That has been something that we mulled probably over the five years since the movie [the Kickstarter-funded feature film released in 2014]. Here’s the thing that it revolves around. If I didn’t want to do more Veronica Mars, if I would have been happy to say, okay, this is our last Veronica Mars, then I would have been happy to land on them being married and living happily ever after. But our hope is that we get to tell more Veronica Mars mysteries, and if we do get to do that, we want it to exist as a mystery show, Veronica Mars as a P.I. out in the world, solving mysteries. And doing that with a boyfriend or a husband just felt less interesting, less sexy, less noir.
And it was tough keeping Logan involved in this particular mystery. I didn’t want that challenge each time. Also, we’re doing a show that’s noir, and our noir detective and her happy home life with her boyfriend or husband just didn’t feel right moving forward. I love Jason Dohring. I love what he’s done for the show, but for the future existence of Veronica Mars as an entity, I feel like she needs to be single moving forward.
That’s a pretty classic element of noir stories and detective fiction in general, that the hero or heroine usually has some kind of loss, either within the case that they’re working or something they have to give up to do their job.
That is very true. Also in most of noir, that possibility for romance or sex exist in those stories, and it’s tough to have that exist if there is a husband at home. So that’s why that very difficult choice was made.
The fans feel it, too. I know they do, because every third tweet that’s directed at me is, “You better not let anything happen to Veronica and Logan.” So I am prepared to take some lumps, and hopefully there will still be fans left afterwards, because it does feel like cutting off an arm so that the body can survive. It’s very much in that category.
What was the conversation like with Dohring when you broke the news to him?
It was tough. I mean, that conversation is like breaking up with a girlfriend. You try to explain the logic. And to Jason’s credit, he gets the logic. He understands why it’s happening, it doesn’t make it less painful, he knows that I adore him as an actor, I’ve put him in multiple things, so he knows it’s not that. Next to Kristen, he and [Enrico Colantoni, who plays Veronica’s father, Keith Mars] are probably as responsible for our success as anyone, and it does hurt. My relationship with Jason is totally great. He wasn’t happy, but he understood.
The revival seemed to come together very quickly. Was that actually the case, or was there more to it than has been reported?
Before it ever leaked out that we were trying to make it happen, we had probably been trying to make it happen for three or four months. But even in those terms, it did come together very quickly. Kristen and I, because we talk to each other reasonably often, we had talked about, “Hey, the next time we do this, let’s try do to do it as a miniseries.” That feels like the perfect way to do a Veronica Mars. We loved the idea of eight episodes to tell one detective case, and it was also a necessity because we both had shows on the air. So we didn’t really have any other option. Possibly a movie, but we were honestly more interested in eight episodes of television than trying to do a movie again.
So Kristen and I had been talking about this in the press back and forth, and then Joel Silver, who is one of our partners on the project, kept reading it. Joel at some point said “fuck it” and called NBC and said, “Can you let Kristen out to do eight episodes on a streaming platform?” And they said yes, and Joel called me and said, “What the fuck, let’s do it.” And at that point it happened pretty quickly. We had to get a few permissions, but then, yeah, it happened really quickly. I had put together a pitch, and Kristen and I took it out and Hulu bit.
The nice thing, and the reason it could happen so quickly, is you have 64 episodes to look at. They likely don’t make you shoot a pilot. It’s not like you have to prove the concept. In this particular case, we got to just go straight to series.

**SUPPLIED INFORMATION**:
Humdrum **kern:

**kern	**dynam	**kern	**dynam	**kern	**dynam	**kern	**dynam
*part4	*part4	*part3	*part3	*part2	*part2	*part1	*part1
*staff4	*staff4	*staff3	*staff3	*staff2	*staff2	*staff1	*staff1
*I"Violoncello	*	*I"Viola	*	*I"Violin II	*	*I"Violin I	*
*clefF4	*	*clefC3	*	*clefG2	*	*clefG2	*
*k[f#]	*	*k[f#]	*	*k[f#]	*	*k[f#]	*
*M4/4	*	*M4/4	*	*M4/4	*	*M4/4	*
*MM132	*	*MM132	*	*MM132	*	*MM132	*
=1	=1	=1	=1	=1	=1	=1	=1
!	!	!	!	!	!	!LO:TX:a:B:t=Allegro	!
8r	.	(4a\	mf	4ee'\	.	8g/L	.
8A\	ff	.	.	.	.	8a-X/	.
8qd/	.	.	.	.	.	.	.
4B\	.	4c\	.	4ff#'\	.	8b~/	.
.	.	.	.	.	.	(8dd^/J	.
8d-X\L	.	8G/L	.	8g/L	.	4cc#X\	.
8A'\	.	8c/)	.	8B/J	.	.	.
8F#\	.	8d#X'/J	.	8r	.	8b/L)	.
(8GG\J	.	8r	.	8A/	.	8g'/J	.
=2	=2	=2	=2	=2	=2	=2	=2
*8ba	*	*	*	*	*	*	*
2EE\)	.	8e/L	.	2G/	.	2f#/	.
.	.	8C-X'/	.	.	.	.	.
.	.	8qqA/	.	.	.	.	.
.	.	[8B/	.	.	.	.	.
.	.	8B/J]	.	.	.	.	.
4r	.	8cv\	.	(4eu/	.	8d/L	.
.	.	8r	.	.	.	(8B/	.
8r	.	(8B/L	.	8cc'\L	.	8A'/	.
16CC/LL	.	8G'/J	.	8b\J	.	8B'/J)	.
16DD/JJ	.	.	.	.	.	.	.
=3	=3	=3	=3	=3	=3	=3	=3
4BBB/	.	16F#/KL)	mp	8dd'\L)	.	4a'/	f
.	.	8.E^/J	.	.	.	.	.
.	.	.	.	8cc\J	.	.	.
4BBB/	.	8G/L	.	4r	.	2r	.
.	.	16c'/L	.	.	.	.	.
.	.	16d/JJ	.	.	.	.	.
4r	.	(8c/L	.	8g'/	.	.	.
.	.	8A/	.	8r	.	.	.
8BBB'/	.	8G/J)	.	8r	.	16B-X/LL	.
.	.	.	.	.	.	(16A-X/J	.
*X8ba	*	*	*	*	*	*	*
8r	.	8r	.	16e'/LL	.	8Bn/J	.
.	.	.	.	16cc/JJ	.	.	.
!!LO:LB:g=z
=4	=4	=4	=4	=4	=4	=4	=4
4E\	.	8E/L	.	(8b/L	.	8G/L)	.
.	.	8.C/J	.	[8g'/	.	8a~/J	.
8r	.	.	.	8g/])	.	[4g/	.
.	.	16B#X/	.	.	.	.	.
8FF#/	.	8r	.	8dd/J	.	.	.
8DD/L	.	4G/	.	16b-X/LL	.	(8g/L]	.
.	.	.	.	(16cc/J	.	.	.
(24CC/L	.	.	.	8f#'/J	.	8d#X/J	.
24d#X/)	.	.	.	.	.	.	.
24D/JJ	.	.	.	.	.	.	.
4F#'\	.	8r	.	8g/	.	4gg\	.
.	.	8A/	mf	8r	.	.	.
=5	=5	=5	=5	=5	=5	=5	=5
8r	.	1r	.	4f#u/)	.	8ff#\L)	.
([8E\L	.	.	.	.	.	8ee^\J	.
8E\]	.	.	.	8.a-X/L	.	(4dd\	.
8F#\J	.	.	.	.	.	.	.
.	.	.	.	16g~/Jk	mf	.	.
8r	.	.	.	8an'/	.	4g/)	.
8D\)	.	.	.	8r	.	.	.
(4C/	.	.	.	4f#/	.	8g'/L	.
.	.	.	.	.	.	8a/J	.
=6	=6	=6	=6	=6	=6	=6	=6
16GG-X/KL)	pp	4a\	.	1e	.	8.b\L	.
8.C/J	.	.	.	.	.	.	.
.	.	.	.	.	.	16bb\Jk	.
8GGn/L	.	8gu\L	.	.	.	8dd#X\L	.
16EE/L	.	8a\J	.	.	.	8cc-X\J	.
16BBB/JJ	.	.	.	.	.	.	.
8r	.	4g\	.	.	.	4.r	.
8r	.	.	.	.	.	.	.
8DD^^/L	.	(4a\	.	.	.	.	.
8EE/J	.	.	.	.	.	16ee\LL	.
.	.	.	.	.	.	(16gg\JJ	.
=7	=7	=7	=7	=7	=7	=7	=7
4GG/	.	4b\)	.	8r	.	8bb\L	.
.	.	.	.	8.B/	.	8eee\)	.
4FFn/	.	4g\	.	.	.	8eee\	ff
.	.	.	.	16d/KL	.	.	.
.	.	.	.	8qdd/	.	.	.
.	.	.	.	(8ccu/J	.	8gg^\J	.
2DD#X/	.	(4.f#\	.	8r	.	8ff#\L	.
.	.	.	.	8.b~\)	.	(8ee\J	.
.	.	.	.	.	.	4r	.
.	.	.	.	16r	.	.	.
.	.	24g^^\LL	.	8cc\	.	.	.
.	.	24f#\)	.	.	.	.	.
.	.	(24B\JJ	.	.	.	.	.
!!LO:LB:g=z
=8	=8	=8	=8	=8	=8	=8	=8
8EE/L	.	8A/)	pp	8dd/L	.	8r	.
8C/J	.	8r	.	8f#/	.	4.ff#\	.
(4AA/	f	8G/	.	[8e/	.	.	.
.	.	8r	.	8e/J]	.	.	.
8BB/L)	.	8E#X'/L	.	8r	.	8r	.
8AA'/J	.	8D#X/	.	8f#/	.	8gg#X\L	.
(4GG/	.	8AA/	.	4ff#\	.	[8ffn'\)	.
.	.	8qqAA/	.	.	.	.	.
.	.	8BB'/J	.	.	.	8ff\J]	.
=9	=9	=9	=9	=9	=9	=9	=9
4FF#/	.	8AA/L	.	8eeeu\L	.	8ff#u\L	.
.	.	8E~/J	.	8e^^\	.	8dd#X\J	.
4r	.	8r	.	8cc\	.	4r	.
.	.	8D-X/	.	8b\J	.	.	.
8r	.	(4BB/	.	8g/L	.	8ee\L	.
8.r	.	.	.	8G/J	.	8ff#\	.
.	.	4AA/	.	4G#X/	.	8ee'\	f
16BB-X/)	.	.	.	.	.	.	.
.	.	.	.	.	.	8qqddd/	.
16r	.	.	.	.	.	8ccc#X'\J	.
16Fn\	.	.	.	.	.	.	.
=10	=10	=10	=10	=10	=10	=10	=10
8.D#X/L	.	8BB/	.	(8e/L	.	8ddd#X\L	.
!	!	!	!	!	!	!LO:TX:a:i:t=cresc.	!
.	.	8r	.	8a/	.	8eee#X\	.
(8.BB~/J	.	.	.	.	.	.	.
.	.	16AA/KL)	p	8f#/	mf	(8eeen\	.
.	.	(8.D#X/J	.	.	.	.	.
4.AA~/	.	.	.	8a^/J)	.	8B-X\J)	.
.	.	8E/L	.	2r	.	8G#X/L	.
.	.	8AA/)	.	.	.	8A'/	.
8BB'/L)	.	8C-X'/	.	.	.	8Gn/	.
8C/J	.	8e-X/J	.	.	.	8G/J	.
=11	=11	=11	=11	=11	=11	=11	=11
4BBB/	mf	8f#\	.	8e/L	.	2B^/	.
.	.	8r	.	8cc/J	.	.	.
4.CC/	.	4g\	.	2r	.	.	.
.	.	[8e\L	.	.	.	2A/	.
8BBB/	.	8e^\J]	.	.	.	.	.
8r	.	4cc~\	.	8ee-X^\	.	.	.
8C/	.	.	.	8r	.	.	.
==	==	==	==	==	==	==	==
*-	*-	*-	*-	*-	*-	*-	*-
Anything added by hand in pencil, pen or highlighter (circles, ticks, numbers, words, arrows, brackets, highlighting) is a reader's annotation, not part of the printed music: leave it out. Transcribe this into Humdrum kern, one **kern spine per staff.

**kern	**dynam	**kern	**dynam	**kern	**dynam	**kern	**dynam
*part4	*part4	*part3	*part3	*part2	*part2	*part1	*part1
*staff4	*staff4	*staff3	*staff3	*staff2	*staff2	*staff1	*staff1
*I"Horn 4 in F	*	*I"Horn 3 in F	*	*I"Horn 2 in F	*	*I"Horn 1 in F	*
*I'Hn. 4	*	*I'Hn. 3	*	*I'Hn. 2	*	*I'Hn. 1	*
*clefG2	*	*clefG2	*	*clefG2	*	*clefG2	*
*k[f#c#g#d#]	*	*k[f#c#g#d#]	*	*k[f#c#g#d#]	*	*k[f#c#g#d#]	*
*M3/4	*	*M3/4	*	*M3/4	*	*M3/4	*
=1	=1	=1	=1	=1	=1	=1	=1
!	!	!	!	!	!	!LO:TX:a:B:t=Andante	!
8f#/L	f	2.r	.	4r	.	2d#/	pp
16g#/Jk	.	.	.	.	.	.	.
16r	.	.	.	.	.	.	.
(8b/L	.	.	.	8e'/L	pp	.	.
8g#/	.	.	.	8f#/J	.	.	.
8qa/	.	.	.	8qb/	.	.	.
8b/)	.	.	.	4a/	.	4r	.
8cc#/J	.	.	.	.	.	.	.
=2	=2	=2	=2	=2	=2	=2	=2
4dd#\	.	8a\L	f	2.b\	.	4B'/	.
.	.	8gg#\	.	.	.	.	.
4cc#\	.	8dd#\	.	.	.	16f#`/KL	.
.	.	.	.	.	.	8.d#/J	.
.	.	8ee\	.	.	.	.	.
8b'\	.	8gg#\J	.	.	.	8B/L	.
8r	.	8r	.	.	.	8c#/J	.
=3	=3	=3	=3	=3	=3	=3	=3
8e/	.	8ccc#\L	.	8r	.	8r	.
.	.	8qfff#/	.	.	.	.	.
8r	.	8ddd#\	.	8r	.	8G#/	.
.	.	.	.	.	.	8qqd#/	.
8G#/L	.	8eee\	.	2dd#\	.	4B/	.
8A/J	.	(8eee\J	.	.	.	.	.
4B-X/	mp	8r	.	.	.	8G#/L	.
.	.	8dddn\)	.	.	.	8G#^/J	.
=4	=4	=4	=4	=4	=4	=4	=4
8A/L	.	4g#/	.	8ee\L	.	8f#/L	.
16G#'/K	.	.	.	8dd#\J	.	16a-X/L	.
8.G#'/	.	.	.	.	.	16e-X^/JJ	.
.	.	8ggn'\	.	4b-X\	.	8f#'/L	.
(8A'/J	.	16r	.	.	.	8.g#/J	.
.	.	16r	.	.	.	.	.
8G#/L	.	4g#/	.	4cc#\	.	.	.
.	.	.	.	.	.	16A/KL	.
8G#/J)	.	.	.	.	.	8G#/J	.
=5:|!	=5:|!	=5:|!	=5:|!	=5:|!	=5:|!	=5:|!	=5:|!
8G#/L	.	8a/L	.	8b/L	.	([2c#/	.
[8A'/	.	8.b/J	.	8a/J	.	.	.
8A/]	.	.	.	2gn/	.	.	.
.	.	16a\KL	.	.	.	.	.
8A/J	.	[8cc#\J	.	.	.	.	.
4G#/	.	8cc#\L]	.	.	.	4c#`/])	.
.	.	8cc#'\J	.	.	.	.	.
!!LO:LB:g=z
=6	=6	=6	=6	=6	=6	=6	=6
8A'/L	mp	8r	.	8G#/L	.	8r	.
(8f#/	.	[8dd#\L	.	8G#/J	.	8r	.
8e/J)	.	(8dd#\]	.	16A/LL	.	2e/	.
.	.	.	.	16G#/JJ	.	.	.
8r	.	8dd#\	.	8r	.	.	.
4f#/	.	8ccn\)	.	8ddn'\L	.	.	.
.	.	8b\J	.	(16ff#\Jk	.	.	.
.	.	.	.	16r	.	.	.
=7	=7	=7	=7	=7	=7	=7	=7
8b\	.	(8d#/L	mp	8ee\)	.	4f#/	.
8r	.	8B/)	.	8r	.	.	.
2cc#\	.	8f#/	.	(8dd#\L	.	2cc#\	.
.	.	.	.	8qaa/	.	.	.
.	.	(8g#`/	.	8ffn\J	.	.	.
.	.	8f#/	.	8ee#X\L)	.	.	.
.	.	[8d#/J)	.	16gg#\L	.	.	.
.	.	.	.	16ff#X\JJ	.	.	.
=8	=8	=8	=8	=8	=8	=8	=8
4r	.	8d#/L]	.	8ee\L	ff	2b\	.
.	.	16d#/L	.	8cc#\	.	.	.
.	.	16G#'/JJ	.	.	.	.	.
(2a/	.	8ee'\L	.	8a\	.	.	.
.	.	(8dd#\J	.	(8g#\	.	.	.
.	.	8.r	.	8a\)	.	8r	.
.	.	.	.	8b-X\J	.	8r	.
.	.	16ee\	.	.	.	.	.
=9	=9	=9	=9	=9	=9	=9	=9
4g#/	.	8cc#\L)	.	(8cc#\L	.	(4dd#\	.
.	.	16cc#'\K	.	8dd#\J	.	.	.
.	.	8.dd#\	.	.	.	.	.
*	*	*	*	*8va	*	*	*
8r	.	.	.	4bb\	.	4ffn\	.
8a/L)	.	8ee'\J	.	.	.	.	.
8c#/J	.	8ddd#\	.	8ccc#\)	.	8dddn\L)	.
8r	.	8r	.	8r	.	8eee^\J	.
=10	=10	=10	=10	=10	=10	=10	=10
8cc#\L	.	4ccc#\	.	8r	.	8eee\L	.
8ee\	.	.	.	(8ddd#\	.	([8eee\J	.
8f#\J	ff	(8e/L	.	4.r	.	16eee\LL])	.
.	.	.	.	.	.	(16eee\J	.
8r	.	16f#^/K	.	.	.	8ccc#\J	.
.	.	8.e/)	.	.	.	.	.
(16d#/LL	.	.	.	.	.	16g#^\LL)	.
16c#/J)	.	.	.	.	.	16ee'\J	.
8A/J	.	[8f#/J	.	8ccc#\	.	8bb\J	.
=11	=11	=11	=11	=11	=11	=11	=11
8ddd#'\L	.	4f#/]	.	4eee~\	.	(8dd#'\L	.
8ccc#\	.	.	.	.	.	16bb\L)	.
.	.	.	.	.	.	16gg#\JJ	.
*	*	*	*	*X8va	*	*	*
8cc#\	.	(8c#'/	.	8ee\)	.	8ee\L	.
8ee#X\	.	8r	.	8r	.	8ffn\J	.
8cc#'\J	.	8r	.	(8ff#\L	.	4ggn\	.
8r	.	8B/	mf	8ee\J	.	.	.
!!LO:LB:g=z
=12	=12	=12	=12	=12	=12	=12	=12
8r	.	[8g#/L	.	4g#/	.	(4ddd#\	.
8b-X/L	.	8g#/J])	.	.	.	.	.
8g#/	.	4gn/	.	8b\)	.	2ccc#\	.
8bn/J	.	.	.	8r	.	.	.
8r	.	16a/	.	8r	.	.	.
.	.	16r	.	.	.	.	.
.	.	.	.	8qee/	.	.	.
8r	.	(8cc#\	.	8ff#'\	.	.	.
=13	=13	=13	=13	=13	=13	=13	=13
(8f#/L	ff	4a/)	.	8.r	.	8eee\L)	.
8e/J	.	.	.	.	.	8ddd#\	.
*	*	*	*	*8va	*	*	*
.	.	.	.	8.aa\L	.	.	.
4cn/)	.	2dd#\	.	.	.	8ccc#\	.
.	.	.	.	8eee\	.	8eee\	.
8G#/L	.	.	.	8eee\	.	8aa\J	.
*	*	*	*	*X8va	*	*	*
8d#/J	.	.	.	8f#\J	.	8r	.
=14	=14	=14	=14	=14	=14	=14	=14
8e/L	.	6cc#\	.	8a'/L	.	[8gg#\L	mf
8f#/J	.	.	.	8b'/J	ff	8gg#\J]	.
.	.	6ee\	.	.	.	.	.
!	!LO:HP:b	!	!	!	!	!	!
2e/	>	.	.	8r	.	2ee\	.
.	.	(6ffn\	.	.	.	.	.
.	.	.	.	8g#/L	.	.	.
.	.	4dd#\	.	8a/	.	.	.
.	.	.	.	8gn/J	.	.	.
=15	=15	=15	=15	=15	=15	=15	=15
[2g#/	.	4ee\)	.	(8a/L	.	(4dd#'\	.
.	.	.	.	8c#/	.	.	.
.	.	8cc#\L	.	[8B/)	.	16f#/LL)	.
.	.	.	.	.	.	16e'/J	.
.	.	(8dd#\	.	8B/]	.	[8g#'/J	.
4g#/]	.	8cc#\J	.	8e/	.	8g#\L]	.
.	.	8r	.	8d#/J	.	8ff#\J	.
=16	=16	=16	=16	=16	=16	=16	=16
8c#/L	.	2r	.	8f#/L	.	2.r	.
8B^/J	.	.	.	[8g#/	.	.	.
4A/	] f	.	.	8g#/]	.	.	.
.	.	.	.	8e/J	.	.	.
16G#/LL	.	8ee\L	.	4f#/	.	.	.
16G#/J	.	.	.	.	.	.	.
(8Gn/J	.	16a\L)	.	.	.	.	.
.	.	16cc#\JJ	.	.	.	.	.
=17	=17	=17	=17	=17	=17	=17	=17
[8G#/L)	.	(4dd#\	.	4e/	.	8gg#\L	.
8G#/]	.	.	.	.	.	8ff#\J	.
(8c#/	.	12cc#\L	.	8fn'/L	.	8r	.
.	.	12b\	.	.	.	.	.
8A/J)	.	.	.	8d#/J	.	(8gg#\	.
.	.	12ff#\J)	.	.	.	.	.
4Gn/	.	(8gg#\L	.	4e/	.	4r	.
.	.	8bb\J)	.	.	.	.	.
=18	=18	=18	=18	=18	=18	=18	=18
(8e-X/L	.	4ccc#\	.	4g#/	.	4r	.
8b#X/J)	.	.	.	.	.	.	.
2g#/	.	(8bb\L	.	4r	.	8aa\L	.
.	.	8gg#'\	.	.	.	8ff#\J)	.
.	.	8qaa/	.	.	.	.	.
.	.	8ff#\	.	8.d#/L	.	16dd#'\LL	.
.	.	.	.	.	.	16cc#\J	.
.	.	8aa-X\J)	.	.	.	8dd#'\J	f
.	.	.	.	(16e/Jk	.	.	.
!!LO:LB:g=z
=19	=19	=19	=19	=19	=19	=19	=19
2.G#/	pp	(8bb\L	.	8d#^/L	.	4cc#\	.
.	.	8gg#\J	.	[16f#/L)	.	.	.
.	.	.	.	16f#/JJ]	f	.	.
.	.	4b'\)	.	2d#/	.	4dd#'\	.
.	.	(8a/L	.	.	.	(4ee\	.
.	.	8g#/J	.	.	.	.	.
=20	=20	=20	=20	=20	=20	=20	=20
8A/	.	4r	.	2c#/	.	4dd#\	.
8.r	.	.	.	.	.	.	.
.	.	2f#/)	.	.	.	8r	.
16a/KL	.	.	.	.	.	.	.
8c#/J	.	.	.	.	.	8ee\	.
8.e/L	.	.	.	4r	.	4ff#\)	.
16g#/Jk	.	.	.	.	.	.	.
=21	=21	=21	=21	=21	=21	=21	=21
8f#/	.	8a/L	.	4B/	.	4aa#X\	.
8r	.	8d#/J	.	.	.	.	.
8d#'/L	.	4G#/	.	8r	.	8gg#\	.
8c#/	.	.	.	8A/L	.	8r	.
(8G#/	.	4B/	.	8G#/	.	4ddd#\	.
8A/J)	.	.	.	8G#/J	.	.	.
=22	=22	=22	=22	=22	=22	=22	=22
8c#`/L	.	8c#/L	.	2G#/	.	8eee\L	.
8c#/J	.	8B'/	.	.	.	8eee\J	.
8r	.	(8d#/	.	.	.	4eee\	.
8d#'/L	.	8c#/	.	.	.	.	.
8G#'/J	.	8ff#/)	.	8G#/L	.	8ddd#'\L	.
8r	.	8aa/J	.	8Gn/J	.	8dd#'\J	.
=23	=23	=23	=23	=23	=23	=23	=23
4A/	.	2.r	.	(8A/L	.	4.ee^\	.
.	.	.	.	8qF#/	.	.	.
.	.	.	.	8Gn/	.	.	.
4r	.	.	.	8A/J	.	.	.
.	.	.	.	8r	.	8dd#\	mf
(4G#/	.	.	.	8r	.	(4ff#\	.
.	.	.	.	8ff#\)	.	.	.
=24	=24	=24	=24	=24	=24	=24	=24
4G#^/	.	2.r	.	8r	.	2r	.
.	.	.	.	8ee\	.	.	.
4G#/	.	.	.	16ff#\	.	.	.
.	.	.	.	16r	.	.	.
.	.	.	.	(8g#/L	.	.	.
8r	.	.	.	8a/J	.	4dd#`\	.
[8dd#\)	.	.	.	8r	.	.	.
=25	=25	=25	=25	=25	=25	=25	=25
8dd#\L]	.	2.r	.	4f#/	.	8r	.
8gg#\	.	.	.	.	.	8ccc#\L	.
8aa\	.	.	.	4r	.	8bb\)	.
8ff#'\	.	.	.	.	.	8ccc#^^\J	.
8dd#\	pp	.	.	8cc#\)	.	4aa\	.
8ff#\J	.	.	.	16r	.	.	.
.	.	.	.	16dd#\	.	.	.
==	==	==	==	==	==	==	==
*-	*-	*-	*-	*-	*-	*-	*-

**WORK INSTRUCTIONS**:
Extend the interview about the Veronica Mars revival beyond its final sentence, in the same voice and question-and-answer form.

**TASK OUTPUT**:
Enrico Colantoni said he was “a little embarrassed at not being able to play through” his excitement at returning to the series and the character of Keith Mars in his first scene with Bell. Did you and the writers and crew who worked on the series have that feeling as well? How did you get past it?
The day he was referring to, it was day three of production, and the other stuff that had been shot was with Kristen and a guest star. So that was the first day where I got to see Veronica and Keith delivering what I think is the heartbeat of the show, that rhythm of those two funny actors and that relationship.
I’m not usually on set, but I was on set that day, and I just had this ridiculous grin on my face watching them shoot that over three or four hours. There they were in wardrobe, in a set that we built to look just like the original Mars Investigation set, doing what they do so well. That scene brought me incredible delight. So yeah, I don’t blame him if he was happy, I was incredibly happy in that moment. That is the moment where I went, “Oh, yes, this is what we do right.” Yeah. That felt really good.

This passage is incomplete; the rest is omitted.